=== WORK INSTRUCTION ===
Each line holding the word "with" must appear in the answer, copied from the entries.

=== DATA TO USE ===
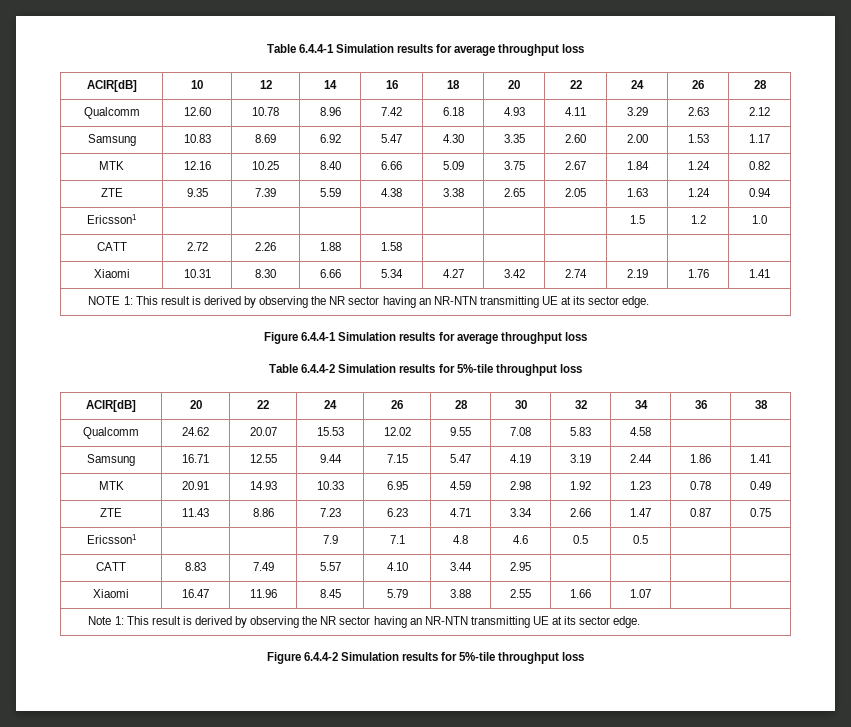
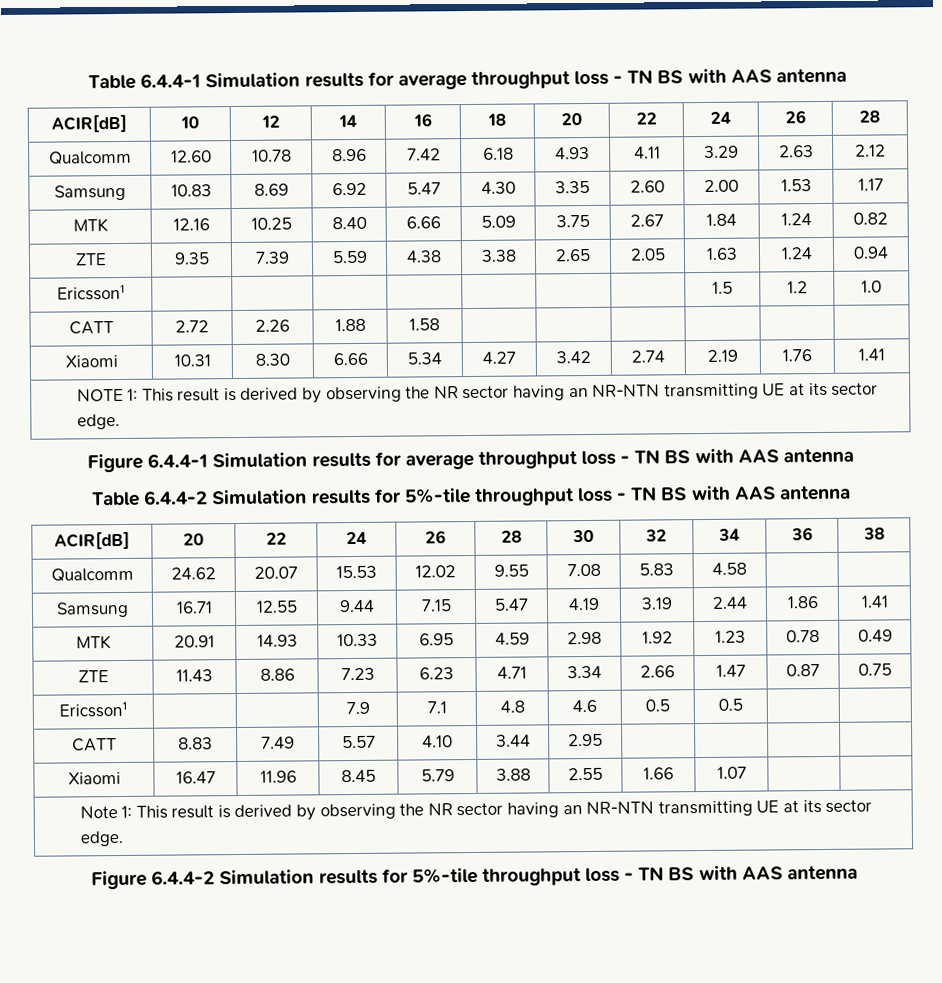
(585, 48) none -> [613,68,847,84] - TN BS with AAS antenna
(587, 336) none -> [620,448,854,464] - TN BS with AAS antenna
(582, 368) none -> [617,485,851,501] - TN BS with AAS antenna
(585, 656) none -> [624,865,858,881] - TN BS with AAS antenna

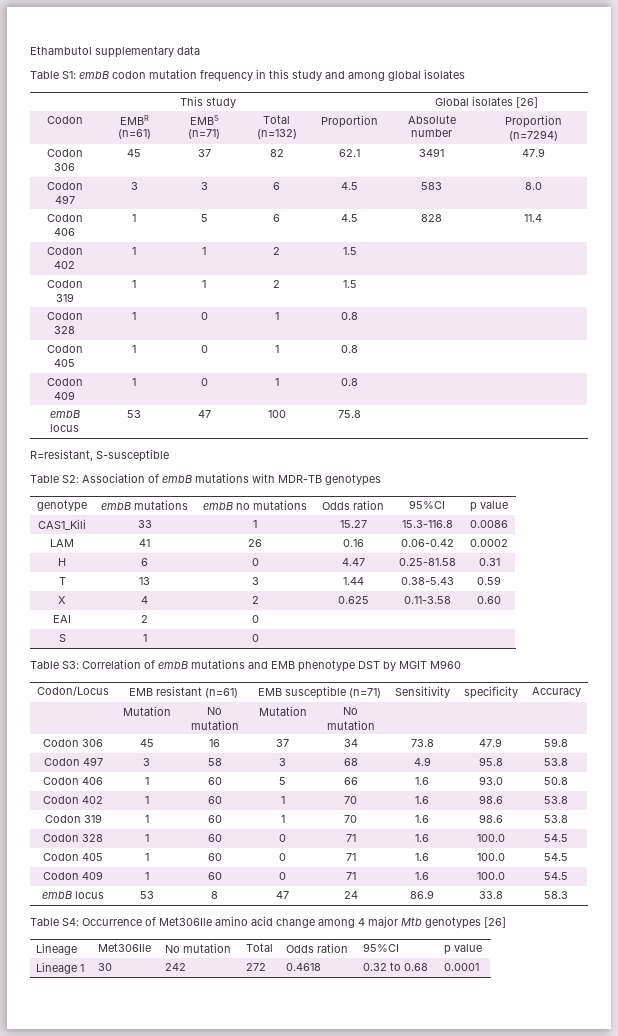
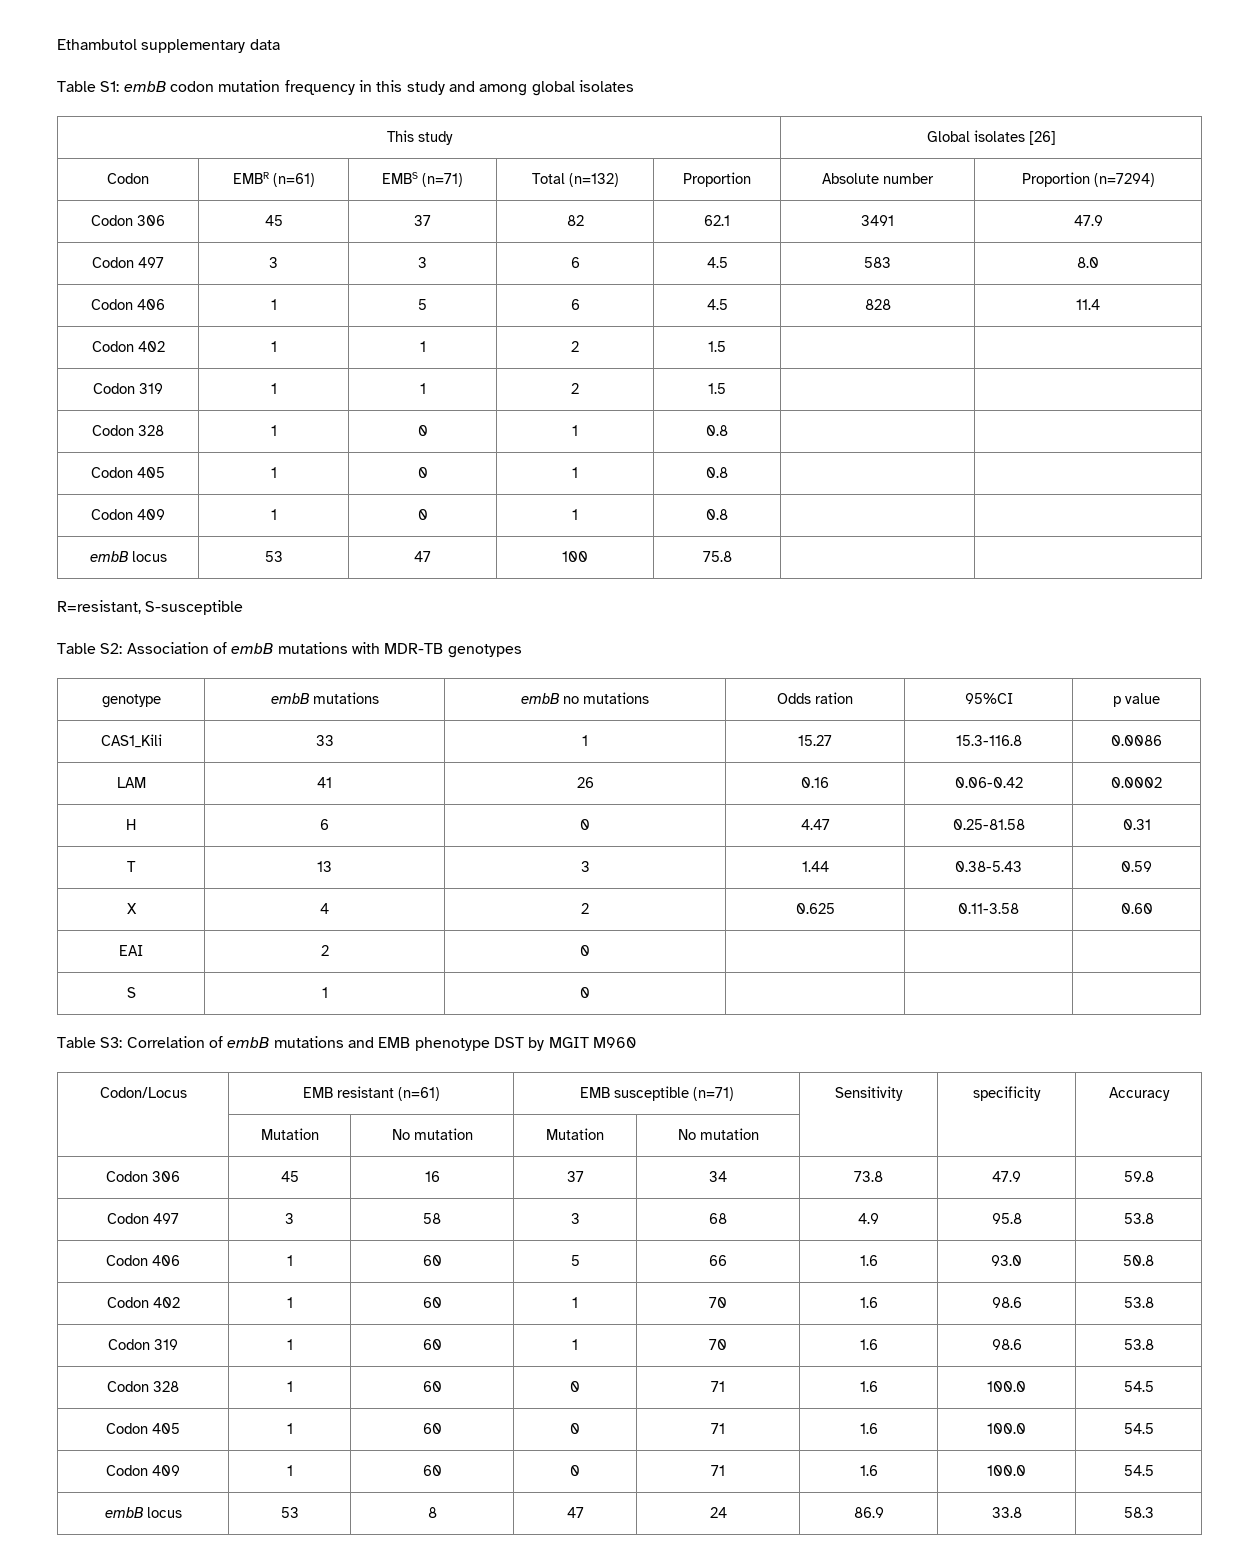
[30,916,506,929] [36,943,78,955] [98,943,152,952] [165,943,232,953] [246,943,274,952] [286,943,349,953] [363,943,400,952] [444,944,483,955] [36,962,85,974] [98,963,113,971] [165,963,187,971] [246,963,267,971] [286,963,322,971] [363,962,429,971] [444,963,480,971] // Table S4: Occurrence of Met306Ile amino acid change among 4 major Mtb genotypes [26] // Lineage | Met306Ile | No mutation | Total | Odds ration | 95%CI | p value // Lineage 1 | 30 | 242 | 272 | 0.4618 | 0.32 to 0.68 | 0.0001 -> (1154, 1512) none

=== FINAL ANSWER ===
(585, 48) none -> [613,68,847,84] - TN BS with AAS antenna
(587, 336) none -> [620,448,854,464] - TN BS with AAS antenna
(582, 368) none -> [617,485,851,501] - TN BS with AAS antenna
(585, 656) none -> [624,865,858,881] - TN BS with AAS antenna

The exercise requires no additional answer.